Now Harry is a great guy. He’s just like a bunch of my uncles back home. In fact, that’s the problem for me here at Robibero. They are a family business, but for me, it’s like being home. We can start a conversation, and there’s not going to be any downtime. We’re going to pick up where we left off. We speak the same language. I love these guys.

So Harry and I are now gabbing and I congratulate him on a crazy Saturday, and he looks around and shrugs. “It’s an average Saturday,” he laughs. God bless. And so he decides to walk me out of the car, because of course he wants me to stay, and I explain about my wife. So we’re gabbing, and walking, and who should pull up but Tiffany and Ryan. And now Carole, Harry’s beautiful wife, comes out to welcome home her daughter and son-in-law, and now we have a good slice of the Ribibero clan walking me to my car.

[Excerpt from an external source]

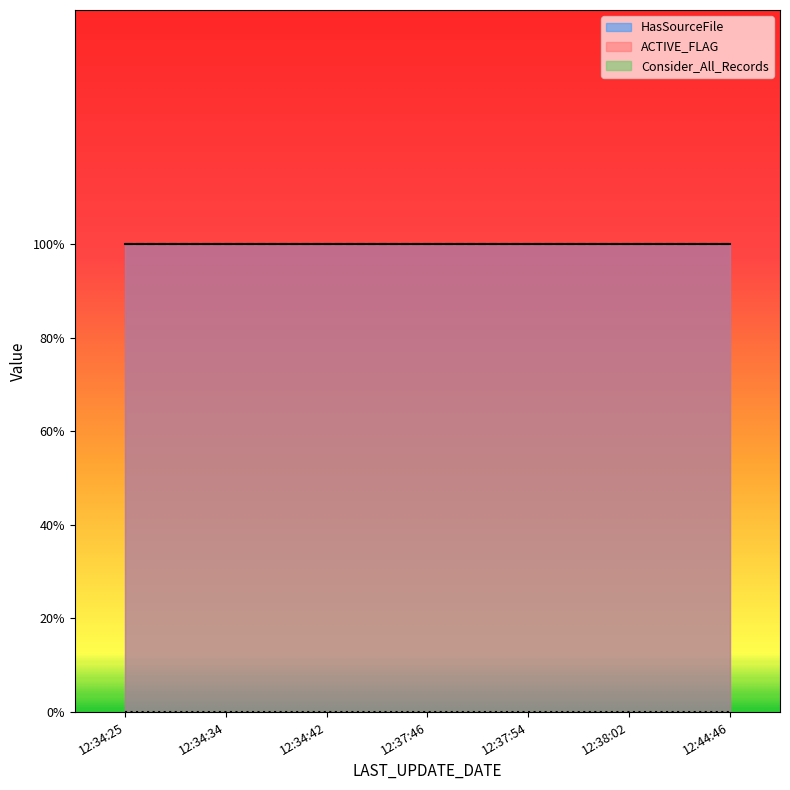

True or false: Consider_All_Records and ACTIVE_FLAG intersect in this chart.

False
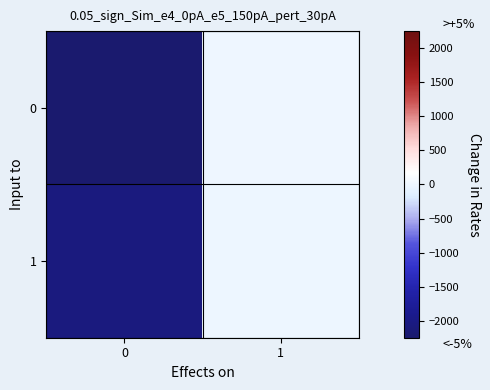

Reading right to left, extract all data points from this chart.

0: 1=0	0=-2241
1: 1=-2	0=-2049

I’m laughing. They’re laughing. And now, we’ve surrounded the car, and Harry’s yelling at the window, to Dominique, “C’mon out!” We’re all laughing. Dominique of course comes out. And next thing you know, she’s laughing. We had a great time! So we ending up talking for quite a while right there in the parking lot, and of course we agreed to get together. And who wouldn’t? I feel like I just came from one of my own family get togethers. And isn’t that the whole point of going to Robibero Family Winery? When you’re there, you’re one of the family! You’ll want to come back too!